Pumpkin Cheesecake Doughnuts
Ingredients
For the Brioche Dough:
- 250 g milk lukewarm
- 50 g granulated sugar
- 2¼ teaspoon active dry yeast
- 2 large eggs room temperature
- 1 teaspoon vanilla bean paste
- 1 teaspoon fine sea salt
- 565 g all-purpose flour
- 100 g unsalted butter diced and softened
For the Pumpkin Cheesecake Filling:
- 280 g pumpkin puree (reduced to 200g-see below)
- 450 g cream cheese softened
- 100 g powdered sugar
- ½ teaspoon vanilla bean paste
- 1 teaspoon ground cinnamon
- 1½ teaspoon pumpkin pie spice
- pinch of fine sea salt
For the Pumpkin Spice Sugar:
- 200 g granulated sugar
- 1½ teaspoon pumpkin pie spice
For the Pumpkin Cheesecake Doughnuts:
- canola oil for frying
Instructions
To Make the Brioche Doughnuts:
- In the bowl of a stand mixer or in a large mixing bowl, mix together the milk, yeast, and 2 tablespoons (25 grams) of the granulated sugar. Add the remaining sugar, eggs, flour, salt, and vanilla bean paste and mix until the ingredients are just barely combined.
- Using the hook attachment, beat on medium speed for about 5 minutes until a soft dough forms. With the mixer running slowly, add in the butter, a piece or two at a time, working it into the dough, then knead for a further 10–15 minutes until the dough is smooth and elastic and pulling away from the sides of the bowl. *If you do not have a stand-mixer with a hook attachment, knead the dough by hand in this step.*
- Tip the dough into a large, lightly greased bowl, cover with clingfilm and allow to rise until doubled in size, about 60-90 minutes. Alternatively, you can refrigerate the dough and allow it to rise overnight (The dough is much easier to handle when thoroughly chilled.)
To Make the Pumpkin Cheesecake Filling:
- In a medium saucepan, cook the pumpkin puree over medium heat until it begins to reduce and thicken up, about 5 minutes. Allow to cool before proceeding.
- In large mixing bowl, or in the bowl of a stand mixer fitted with the paddle attachment, beat together the cream cheese and 200g of the cooled reduced pumpkin puree. Add the powdered sugar, vanilla bean paste, cinnamon, pumpkin pie spice, and pinch of salt, and beat until smooth and well combined.

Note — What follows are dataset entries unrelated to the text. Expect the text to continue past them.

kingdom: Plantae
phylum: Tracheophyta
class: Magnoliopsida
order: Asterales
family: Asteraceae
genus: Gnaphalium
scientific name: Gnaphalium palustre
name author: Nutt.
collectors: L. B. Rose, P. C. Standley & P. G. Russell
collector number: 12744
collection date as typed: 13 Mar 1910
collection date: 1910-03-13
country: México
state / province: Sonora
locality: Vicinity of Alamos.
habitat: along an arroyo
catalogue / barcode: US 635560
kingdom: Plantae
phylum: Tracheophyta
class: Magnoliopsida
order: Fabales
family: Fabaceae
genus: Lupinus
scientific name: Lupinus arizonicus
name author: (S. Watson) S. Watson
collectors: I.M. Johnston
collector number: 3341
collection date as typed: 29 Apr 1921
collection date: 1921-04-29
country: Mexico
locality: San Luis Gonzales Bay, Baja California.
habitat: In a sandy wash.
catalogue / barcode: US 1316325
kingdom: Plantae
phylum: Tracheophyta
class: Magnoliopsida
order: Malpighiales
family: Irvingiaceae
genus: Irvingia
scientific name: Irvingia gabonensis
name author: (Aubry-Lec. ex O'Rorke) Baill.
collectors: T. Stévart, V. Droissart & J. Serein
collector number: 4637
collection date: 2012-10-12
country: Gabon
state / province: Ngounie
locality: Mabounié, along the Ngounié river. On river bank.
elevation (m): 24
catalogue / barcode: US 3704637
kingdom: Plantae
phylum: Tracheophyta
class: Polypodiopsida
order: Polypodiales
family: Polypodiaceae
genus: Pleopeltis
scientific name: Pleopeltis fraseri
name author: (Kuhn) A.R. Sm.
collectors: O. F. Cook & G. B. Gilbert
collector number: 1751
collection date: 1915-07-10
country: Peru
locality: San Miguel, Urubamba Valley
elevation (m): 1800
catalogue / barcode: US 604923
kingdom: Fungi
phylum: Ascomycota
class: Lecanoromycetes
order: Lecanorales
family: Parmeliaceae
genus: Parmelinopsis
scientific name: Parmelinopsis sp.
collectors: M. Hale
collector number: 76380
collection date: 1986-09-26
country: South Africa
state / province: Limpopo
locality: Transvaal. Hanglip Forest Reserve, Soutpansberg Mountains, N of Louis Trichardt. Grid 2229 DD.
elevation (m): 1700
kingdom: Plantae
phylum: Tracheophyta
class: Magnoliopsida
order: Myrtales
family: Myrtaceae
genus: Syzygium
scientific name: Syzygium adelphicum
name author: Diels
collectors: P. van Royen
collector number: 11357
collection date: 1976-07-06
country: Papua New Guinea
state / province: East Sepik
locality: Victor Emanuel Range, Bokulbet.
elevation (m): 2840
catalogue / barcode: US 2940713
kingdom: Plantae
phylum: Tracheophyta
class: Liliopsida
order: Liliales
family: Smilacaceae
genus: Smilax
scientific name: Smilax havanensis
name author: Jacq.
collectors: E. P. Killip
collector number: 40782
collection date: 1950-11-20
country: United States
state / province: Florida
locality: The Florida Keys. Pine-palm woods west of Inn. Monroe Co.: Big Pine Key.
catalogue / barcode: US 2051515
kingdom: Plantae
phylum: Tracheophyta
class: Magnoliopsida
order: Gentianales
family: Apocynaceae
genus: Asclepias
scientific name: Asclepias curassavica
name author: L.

To Make the Pumpkin Spice Sugar:
- In a medium bowl, whisk together the granulated sugar and pumpkin pie spice until well combined. Set aside until needed.
Frying and Assembly:
- Shape the doughnuts: Turn the dough out onto a well floured surface. Weigh the dough, and divide into 14 equal weight portions; each piece of dough should weigh about 75g. Roll each portion into a tight ball and then slightly flatten the ball into a disc shape. Place the doughnuts on a baking sheet lined with parchment paper, leaving an adequate space between each one, then cover with plastic wrap. (You will need two baking sheets.)
- Allow the doughnuts to proof for 20 minutes (this will take longer if your dough is cold but just check after 20 minutes to see how they are doing). When you poke them lightly with your finger, it should leave a small indentation.
- While the doughnuts are proofing, heat the canola oil to 350°F (180°C) in a deep fryer or a large heavy-bottomed pot (cast iron works great). Line a baking sheet with a double layer of paper towels for draining the doughnuts.
- Fry the doughnuts: Once the oil has come to temperature, gently lower the doughnuts (no more than 2-3 at a time) into the hot oil. Fry until golden brown on the underside, 2 to 3 minutes. Carefully turn the doughnuts over and fry for an additional 2 to 3 minutes, or until the other side is golden brown as well. Using a slotted spoon, remove the doughnuts to the paper towel-lined baking sheet to remove any excess oil, and then transfer to a cooling rack. Repeat the process with the rest of the doughnuts.
- As soon as the doughnuts are cool enough to handle, toss them in the pumpkin spice sugar one at a time to evenly coat them. Return the doughnuts to the cooling rack and allow to cool completely, about 30 minutes. In the meantime, transfer the pumpkin cheesecake filling to a piping bag.
- Poke a hole in the side of each doughnut and fill with the pumpkin cheesecake filling. The doughnuts should be served as soon as they are filled. They are best the same day they are made.